A stunning reversal in sentiment
Further to my post yesterday that indicated no signs of capitulation from sentiment models, I awoke on Monday morning to see the Ticker Sense Sentiment Poll, to which I am a participant*, show that over 50% of bloggers are bullish.

Contrast that with the readings from the previous week showing over 50% bearish:

My inner trader wants to start legging into some short positions at current levels with carefully defined stop losses as he believes that the downside risk from putting on shorts is likely to be limited.


* For the record: My vote, which has been based on the readings of the Asset Inflation-Deflation Timer Model, were bearish for the both weeks in question.





Cam Hui is a portfolio manager at Qwest Investment Fund Management Ltd. ("Qwest"). This article is prepared by Mr. Hui as an outside business activity. As such, Qwest does not review or approve materials presented herein. The opinions and any recommendations expressed in this blog are those of the author and do not reflect the opinions or recommendations of Qwest.

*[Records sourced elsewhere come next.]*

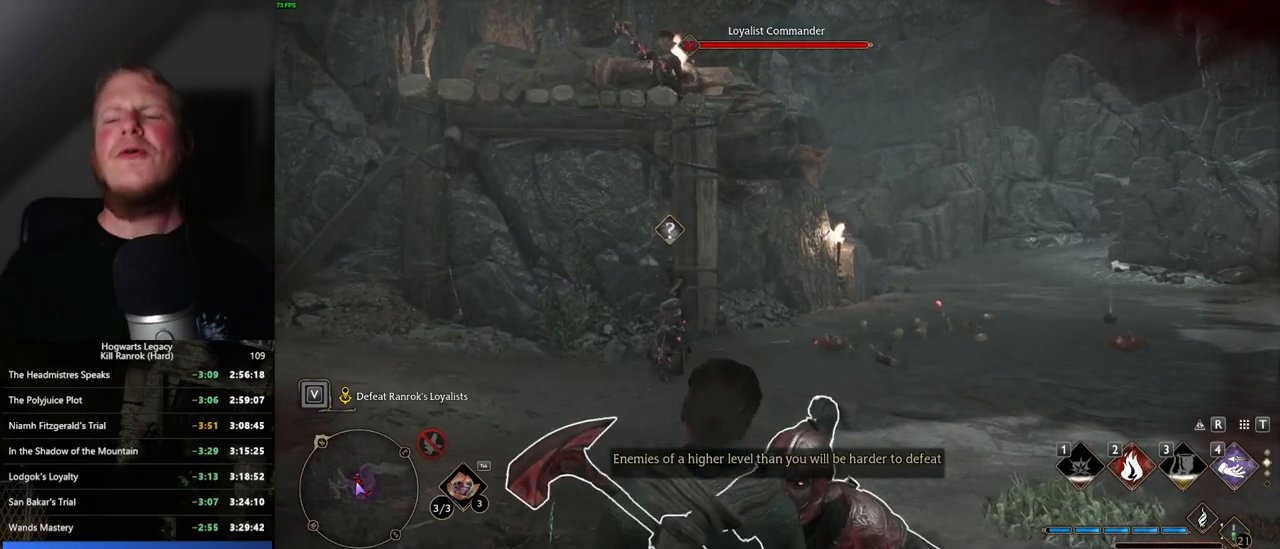
{"keys": [], "mouse": [], "events": []}
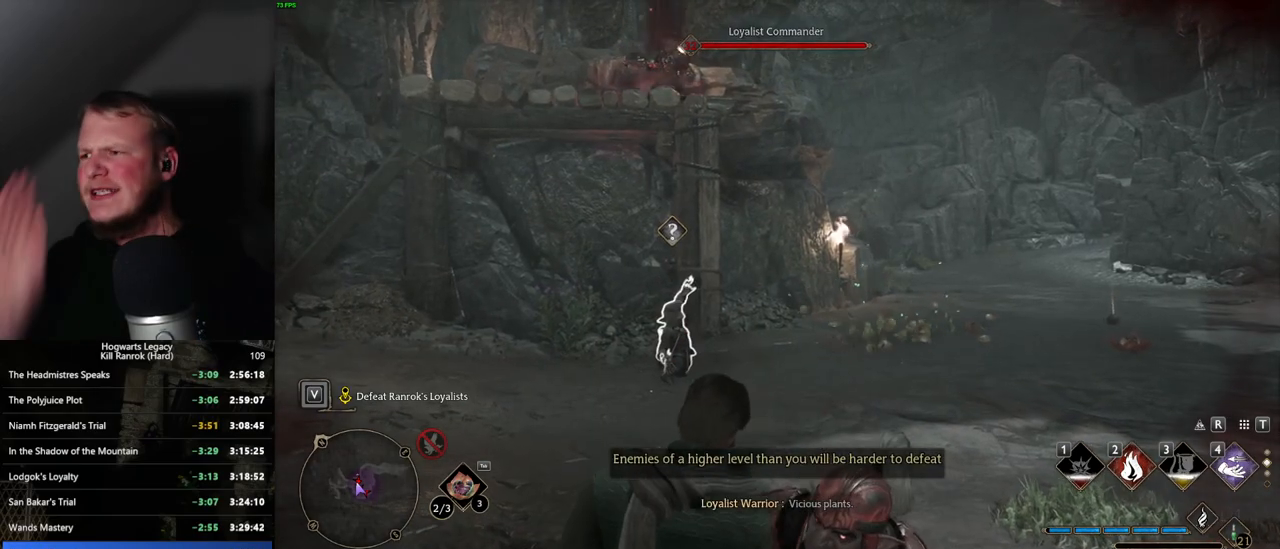
{"keys": [], "mouse": [], "events": []}
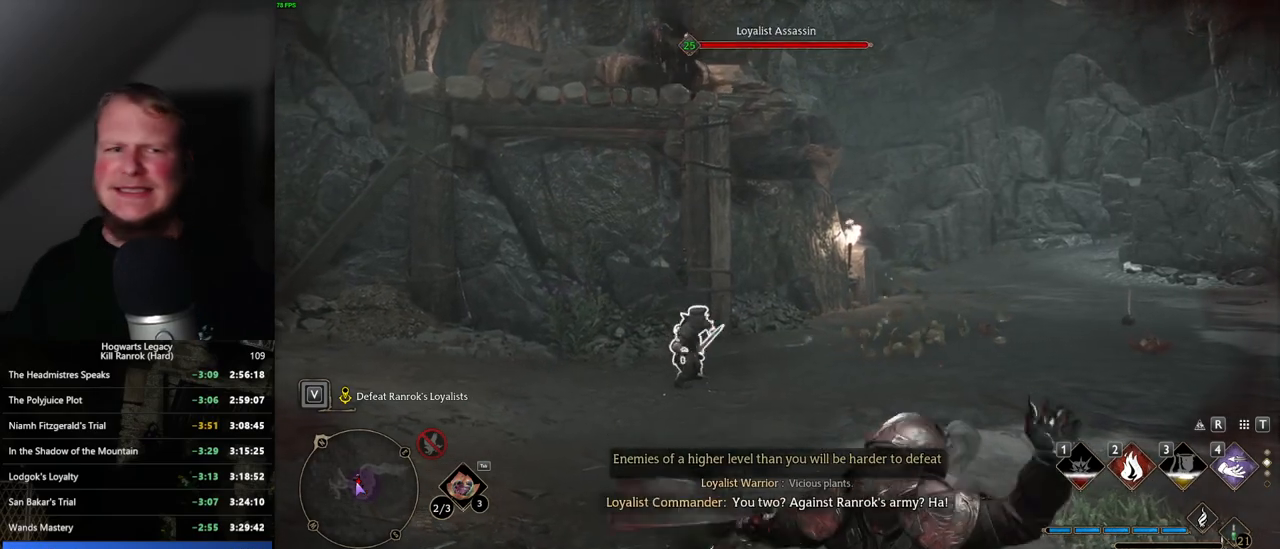
{"keys": [], "mouse": [], "events": []}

None of the information or opinions expressed in this blog constitutes a solicitation for the purchase or sale of any security or other instrument. Nothing in this article constitutes investment advice and any recommendations that may be contained herein have not been based upon a consideration of the investment objectives, financial situation or particular needs of any specific recipient. Any purchase or sale activity in any securities or other instrument should be based upon your own analysis and conclusions. Past performance is not indicative of future results. Either Qwest or Mr. Hui may hold or control long or short positions in the securities or instruments mentioned.

2 comments:

Michele said...

I'm really glad to see someone else noticed that astonishing reversal in sentiment in the Ticker Sense poll yesterday.

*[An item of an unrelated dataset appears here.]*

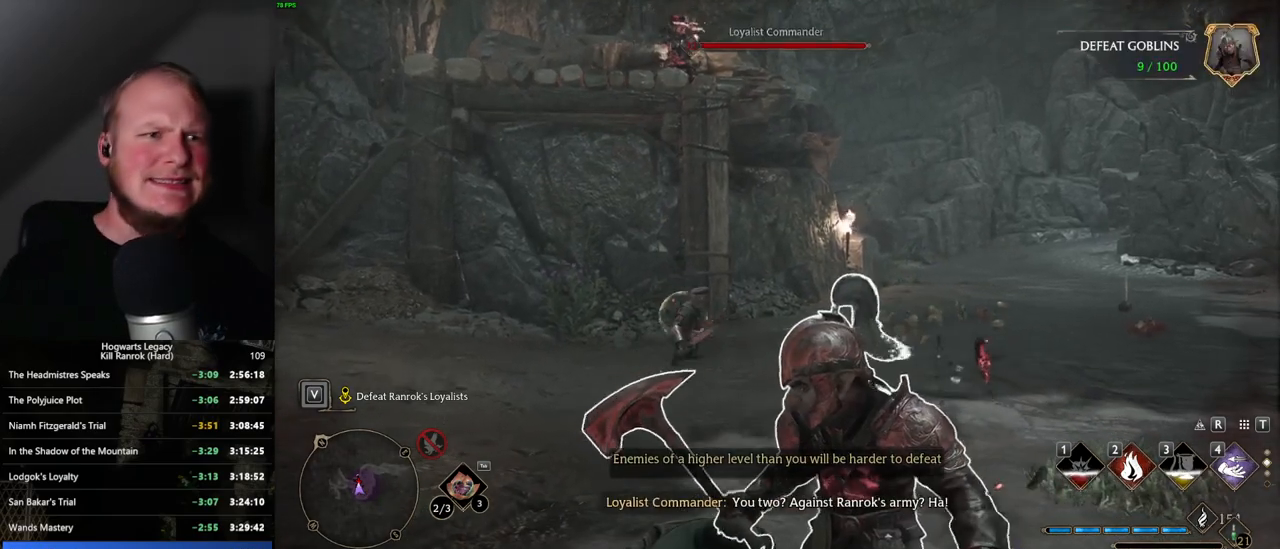
{"keys": [], "mouse": [], "events": []}
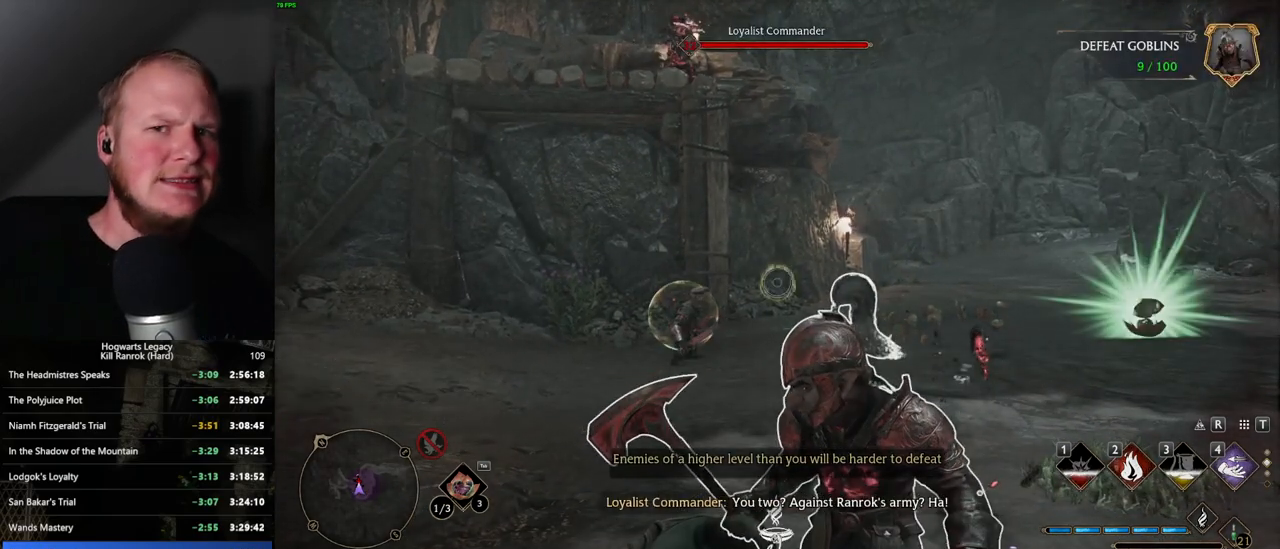
{"keys": [], "mouse": [], "events": []}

I'll admit I went with the crowd, having voted bearish last week but bullish this week. I did so largely on the basis of my observation of the Dow and SPX monthly charts.

The stochastic there is about to put in a bullish crossover and the RSI is oversold and actually putting in a bottom. And SPX has rfound support at the 200 month MA.

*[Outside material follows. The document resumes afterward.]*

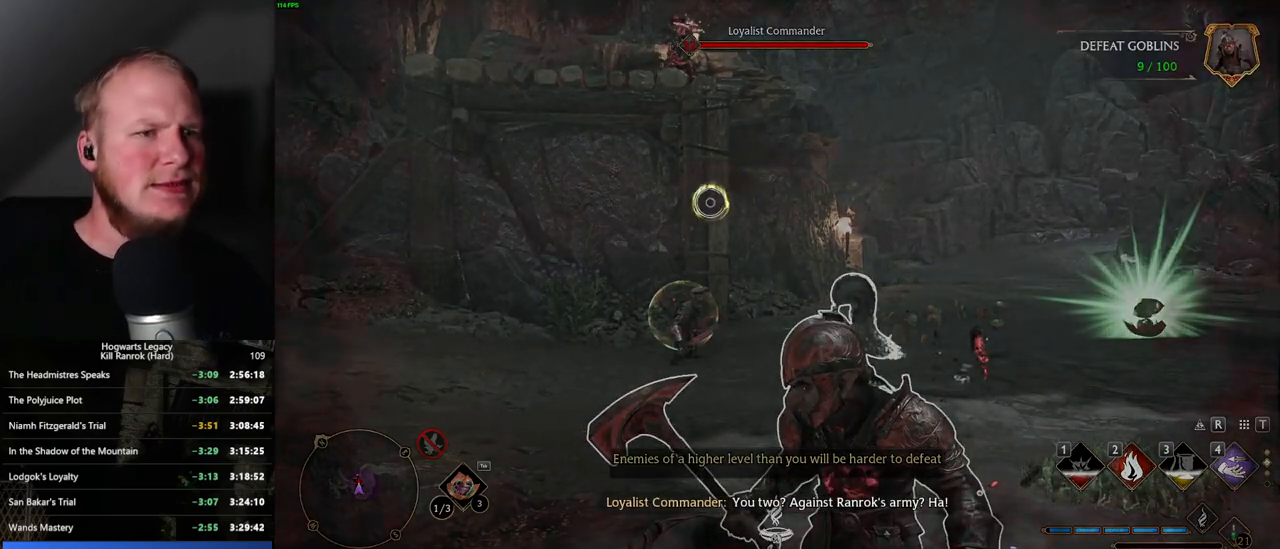
{"keys": [], "mouse": [], "events": []}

Also, the October candle, though admittedly still only half-baked right now is a hammer. I guess we'll see 30 days from now.

Tiho said...

"Wow! I never dreamed that the markets would rally to the top of the trading range so quickly."

Yeah, that is because you were too bearish like majority. Having a narrow minded view always surprises, when the opposite happens.

I think it is not yet the time to short the market for the second and final leg down. The downtrend lasted from... say mid July (or even early May) to early October. That is about two and half months of selling pressure.

I doubt that the counter trend rally, even if it is a relief rally within a bear market, will just fizzles out in one week right here, just because you have some "resistance" lines on a chart. Obviously, the rally has been powerful already so it could, but I wouldn't bet on it - that is all.

Finally, even though everyone expects it to happen, we are in a period of good seasonality starting in November and December. Even during 2008, November and December gave us a great rally and substantial returns into early 2009, before further sell off occurred.